Огненный зрак солнца немилосердно припекал им затылки. Оттого Скрыбочкин и Куражоблов не замедлили покинуть секретный аэродром и переместились под сень деревьев, дабы по оставленным на их стволах зарубкам отыскать обратный маршрут – и, воротившись в столицу, от души воздать себе за труды прохладительными жидкостями.
***
Прибыв во дворец, Сыкырыб объявил всенародный субботник по ликвидации финансовых последствий благополучно не состоявшихся государственных неприятностей.

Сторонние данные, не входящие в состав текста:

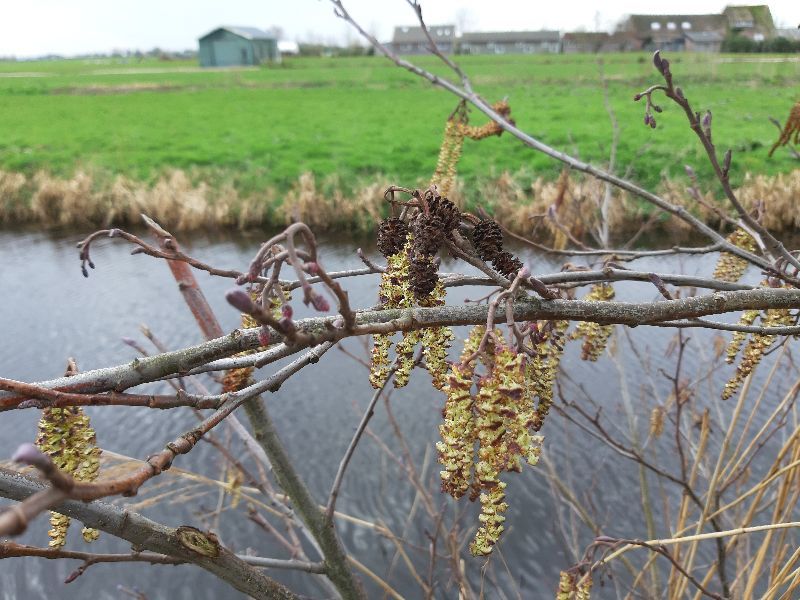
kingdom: Plantae
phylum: Tracheophyta
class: Magnoliopsida
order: Fagales
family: Betulaceae
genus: Alnus
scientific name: Alnus glutinosa
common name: Black alder
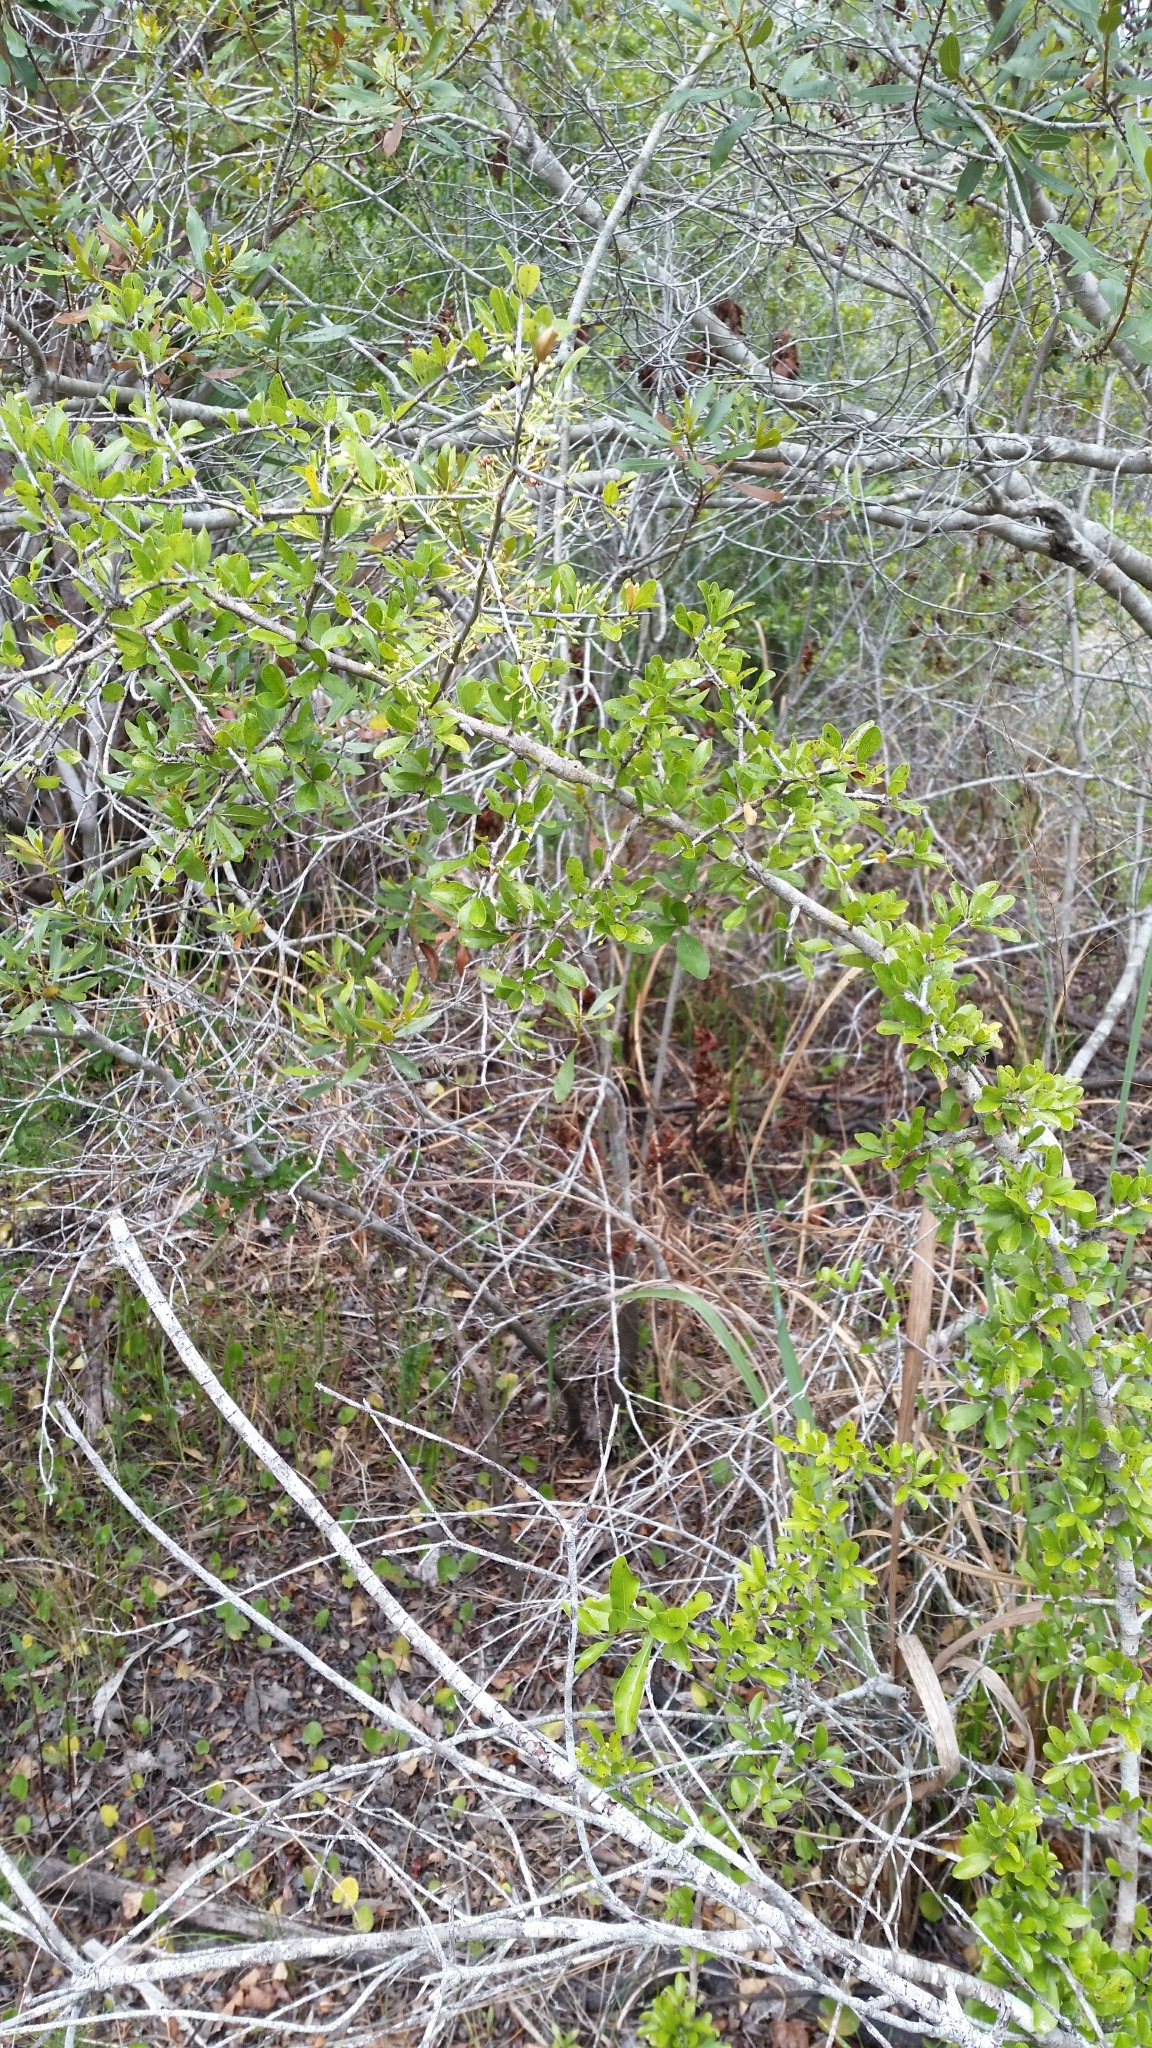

Куражоблов перед отъездом восвояси согласился погостить у Скрыбочкина ещё неделю-другую, а в итоге гостил целый месяц. В продолжение какового движение жидкостей внутри обоих бойцов плаща и кинжала не прекращалось, и образы окружающего мира с посильной приблизительностью соответствовали упомянутому движению. Наконец Куражоблову захотелось хмурой туманистой погоды с порывами бодрящего студёного ветра, с шуршанием пожухлой листвы, с бьющими в лицо охапками колючего снега или града, или, на худой конец, дождя – чтобы всё как дома или где-нибудь поблизости. Чтобы от алкоголя не ударяться в потливое изнеможение, а согреваться душой и телом, оставаясь в гармоническом температурном балансе с внешней средой… Тут-то подполковник и вспомнил об обратном билете.
– Кажется, пора мне собираться восвояси, – всхлипнул он, не без труда выпроставшись из объятий двух пухломясых красавиц чернокожей масти. – А то боюсь утерять себя. Вот, честное слово, лежу тут как на иголках: чужбина, как ни крути. Такое ощущение, ровно чужая армия изготавливается оккупировать моё будущее.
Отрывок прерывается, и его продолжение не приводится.